Pros he always highlights:
Pay is solid once you’re a few years in. He’s making low-200s now with bonus.
Work-life balance is legitimately good—mostly 9-5, rare weekends unless there’s a huge event. Fully remote or hybrid is the norm these days.
Intellectually stimulating if you like data and puzzles. Lots of modeling (he uses RMS, AIR, some in-house stuff), SQL/Python/R all day, trying to quantify “what if a Cat 4 hits Miami” or “how exposed are we to wildfire in California.”
Job stability is high; insurance isn’t going away, and good analysts are always needed for rating agencies and reinsurance renewals.
Perks can be nice with decent bonuses tied to company performance, conferences in cool places (Bermuda, Monte Carlo for the big reinsurance meetings ).
Cons he gripes about:
Can feel repetitive after a while—run models, tweak assumptions, present to underwriters who sometimes ignore the output anyway.

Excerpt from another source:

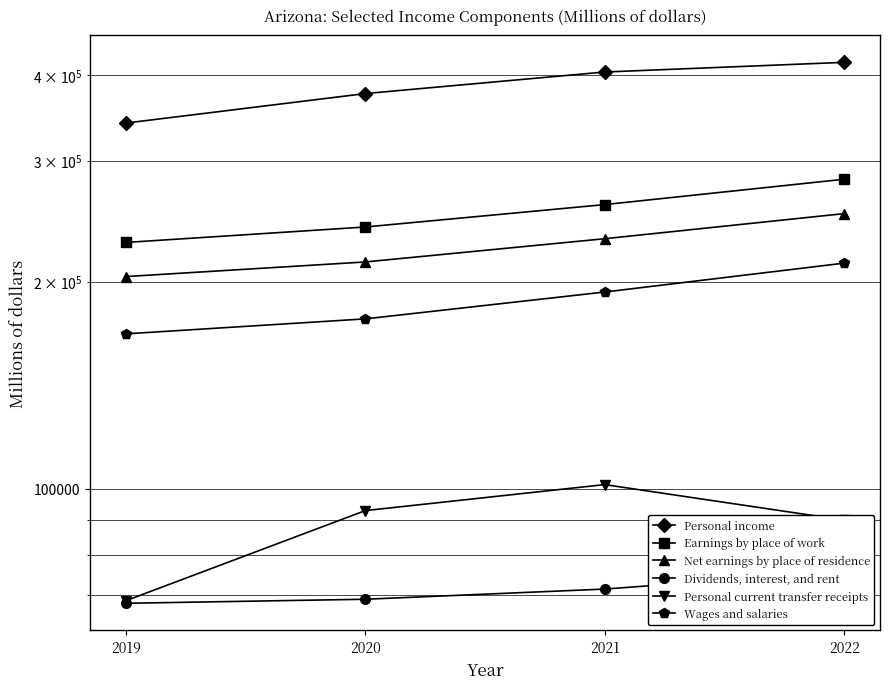

True or false: Personal income has more than 0 points higher than both neighbors.

False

Pressure when you’re wrong in a bad way. If you underestimate a risk and there’s a huge loss, people remember. The reverse is less noticed.
Bureaucracy—insurance moves slooooow. Getting new tools, changing models, or pushing for rate increases can take forever with layers of approvals.
The credential grind with lots of pressure to stack FCAS/ACAS designations, which means exams for years if you want to move up fast.
Sometimes feels disconnected from the “real world.” You’re modeling disasters but not on the front lines helping people file claims or rebuild.
Overall he says he’d do it again—no regrets—but if he could go back he might’ve tried the reinsurance side earlier (better pay, more international, bigger models).